# Scare in Toy Town (Bb trumpet and piano)



## A/V4U (May 27, 2010)

Sounds great. Very impressive harmony [chord progression]


----------



## sadatayy (May 27, 2010)

absolutely beautiful. stunning. great trumpet.


----------



## Hannes_F (May 28, 2010)

This made me listen. 

Not only a beautiful concert piece but I also immediately thought it would probably be well suited for exams of trumpeters that need to play contemporary (maybe they would either shorten or beef up the second cadence in that case depending on their lungs and lips). If this could be launched somehow in conservatory as a popular study piece it wouldn't be the worst for spreading your name.


----------



## synergy543 (May 28, 2010)

That's such a wonderful sample performance, I pity the poor live players who try to "improve" upon it. You really are getting dangerously close to the far edge of the Uncanny Valley and setting some new performance standards with samples.

When you do get it played live, please do post it. I am most curious to hear.

If you want publicity though, you could post it as a "Youtube Challenge". Get players from around the world to post their performances responses.


----------



## Guy Bacos (May 28, 2010)

A/V4U @ Thu May 27 said:


> Sounds great. Very impressive harmony [chord progression]



Thanks A/V4U! I particularly enjoyed working on the harmonic side with this piece. Glad you brought it up.




sadatayy @ Thu May 27 said:


> absolutely beautiful. stunning. great trumpet.



Thanks sadatayy! 



Hannes_F @ Fri May 28 said:


> This made me listen.
> 
> Not only a beautiful concert piece but I also immediately thought it would probably be well suited for exams of trumpeters that need to play contemporary (maybe they would either shorten or beef up the second cadence in that case depending on their lungs and lips). If this could be launched somehow in conservatory as a popular study piece it wouldn't be the worst for spreading your name.



Thanks Hannes!

Interestingly someone suggested the same thing about my Alto Trombone piece on Northern forum. I'm quite behind in my printing, several requests for some pieces, but I have to print them, none are notated. This fellow asked for the sheet music of "Paper Airplane" (for piccolo trumpet) along with the mp3 with the orchestral accompaniment. At this point I'm not setting fees, just asking for a donation. But I'm also quite flexible for changes or modifications, which I expect when played by a human.

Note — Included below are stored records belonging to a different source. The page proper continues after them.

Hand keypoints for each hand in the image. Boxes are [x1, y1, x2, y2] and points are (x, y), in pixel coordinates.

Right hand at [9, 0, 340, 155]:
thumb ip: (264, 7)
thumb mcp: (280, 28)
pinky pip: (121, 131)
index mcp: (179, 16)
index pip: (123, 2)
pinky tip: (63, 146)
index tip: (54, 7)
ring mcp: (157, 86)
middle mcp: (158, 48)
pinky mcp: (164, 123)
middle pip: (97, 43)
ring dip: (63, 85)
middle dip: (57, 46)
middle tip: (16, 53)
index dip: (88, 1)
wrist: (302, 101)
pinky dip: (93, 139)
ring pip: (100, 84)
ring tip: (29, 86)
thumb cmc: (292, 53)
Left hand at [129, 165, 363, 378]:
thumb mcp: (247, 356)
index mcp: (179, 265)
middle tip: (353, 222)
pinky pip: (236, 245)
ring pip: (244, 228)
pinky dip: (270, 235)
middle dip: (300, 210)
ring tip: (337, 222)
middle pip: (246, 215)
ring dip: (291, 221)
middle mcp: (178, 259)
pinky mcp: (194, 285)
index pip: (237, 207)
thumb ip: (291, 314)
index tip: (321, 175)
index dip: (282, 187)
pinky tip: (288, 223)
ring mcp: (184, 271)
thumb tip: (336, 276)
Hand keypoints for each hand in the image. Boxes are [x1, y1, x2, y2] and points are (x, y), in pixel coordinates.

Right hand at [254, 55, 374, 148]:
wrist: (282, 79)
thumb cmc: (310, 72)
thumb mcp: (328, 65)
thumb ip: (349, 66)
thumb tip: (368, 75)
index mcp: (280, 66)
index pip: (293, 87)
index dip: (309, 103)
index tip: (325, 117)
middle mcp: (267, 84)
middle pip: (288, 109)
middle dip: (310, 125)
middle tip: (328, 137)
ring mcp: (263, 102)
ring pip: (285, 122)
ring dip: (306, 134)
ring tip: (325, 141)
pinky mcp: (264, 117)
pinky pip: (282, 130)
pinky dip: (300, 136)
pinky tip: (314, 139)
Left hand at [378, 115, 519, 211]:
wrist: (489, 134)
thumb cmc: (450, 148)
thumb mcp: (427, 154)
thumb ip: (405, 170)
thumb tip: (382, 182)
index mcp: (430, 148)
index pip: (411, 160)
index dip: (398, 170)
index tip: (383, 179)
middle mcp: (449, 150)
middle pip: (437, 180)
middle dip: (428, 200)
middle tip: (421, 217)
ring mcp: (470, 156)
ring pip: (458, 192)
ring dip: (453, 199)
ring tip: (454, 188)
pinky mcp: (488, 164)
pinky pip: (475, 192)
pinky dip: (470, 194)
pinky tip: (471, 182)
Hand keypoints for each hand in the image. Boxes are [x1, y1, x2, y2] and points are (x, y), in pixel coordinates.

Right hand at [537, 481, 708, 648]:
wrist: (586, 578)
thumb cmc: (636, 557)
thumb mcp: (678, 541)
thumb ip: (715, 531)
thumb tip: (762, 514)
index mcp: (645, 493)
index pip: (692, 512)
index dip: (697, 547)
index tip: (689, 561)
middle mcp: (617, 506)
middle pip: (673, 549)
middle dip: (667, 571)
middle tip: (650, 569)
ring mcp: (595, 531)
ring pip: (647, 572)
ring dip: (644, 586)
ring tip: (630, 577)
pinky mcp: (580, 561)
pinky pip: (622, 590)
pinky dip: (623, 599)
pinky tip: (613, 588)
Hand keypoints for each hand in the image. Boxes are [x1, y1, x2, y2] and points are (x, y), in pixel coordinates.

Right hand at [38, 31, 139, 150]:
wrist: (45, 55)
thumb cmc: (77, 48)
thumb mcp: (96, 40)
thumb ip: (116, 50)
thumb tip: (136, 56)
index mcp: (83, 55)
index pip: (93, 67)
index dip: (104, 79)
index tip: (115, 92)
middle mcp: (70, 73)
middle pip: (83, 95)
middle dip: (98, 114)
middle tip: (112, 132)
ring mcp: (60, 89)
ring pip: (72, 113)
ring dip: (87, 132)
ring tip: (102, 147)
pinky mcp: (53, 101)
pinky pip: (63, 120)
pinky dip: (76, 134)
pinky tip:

michaelv @ Fri May 28 said:


> Scarily good,Guy,lol. That trumpet is amazingly realistic, though there's a section ,near the beginning,where I thought,perhaps,there should have been more pause for breath (between around 48" and 1'.10"), because the player would have to have monster lungs to execute it. I pity the poor kid playing _that_ in an exam,lol! Also, there a brief section of what sounds like compression pumping at 2'.02"/2'.03". Not sure why I'm hearing that. A nit pick, though. It's such a catchy theme,the start, and end. The real post,early 20th century, European sound. Wonderful!



Thanks man!

Yep, I tend to write for extra large lungs! It's something I have tried to be more careful recently and will continue to do so, I know I have this bad habit of creating these breathless phrases. Slap on the wrist for me 




synergy543 @ Fri May 28 said:


> That's such a wonderful sample performance, I pity the poor live players who try to "improve" upon it. You really are getting dangerously close to the far edge of the Uncanny Valley and setting some new performance standards with samples.
> 
> When you do get it played live, please do post it. I am most curious to hear.
> 
> If you want publicity though, you could post it as a "Youtube Challenge". Get players from around the world to post their performances responses.



Hehe! This could be quite interesting Synergy. It's interesting because I once had this comment regarding this issue, if samples will raise the bar for performers.




JBacal @ Fri May 28 said:


> Stop being so damn good! :D
> 
> 
> Best,
> Jay



I will when you stop making such damn good mockups! :wink:


----------



## sadatayy (May 28, 2010)

guy you're one of only guys on this forum i can envision being in 1800's and making a successful career as a top composer!


----------



## Guy Bacos (May 28, 2010)

michaelv @ Fri May 28 said:


> 1800's?! Most of his work (including this one) is strictly neo post modern retro classico-baroque extended-modal romanticsm.



LOL


----------



## michaelv (May 28, 2010)

Did I forget to mention Bluegrass?


----------



## Hannes_F (May 29, 2010)

Guy Bacos @ Fri May 28 said:


> Hehe! This could be quite interesting Synergy. It's interesting because I once had this comment regarding this issue, if samples will raise the bar for performers.



I know that samples are driving me forward as a player and also engineering-wise, definetely. I look on every new strings library release like the bunny on the snake and when it is out I must work my way to keep the margin.


----------



## Hans Scheffler (May 29, 2010)

really like the unexpected turns that you take,
Very expressive piece and you show a very broad range of tones from mellow to sharp in a very short amount of time.
Great job!


----------



## Guy Bacos (May 30, 2010)

Thanks Hans! I never know what I'm getting into when starting a piece, the first motif seems to always trigger the rest right to the last note.


----------



## JPQ (Aug 3, 2010)

This trumpet sound is lovely at least in with this user but where is piano form ?


----------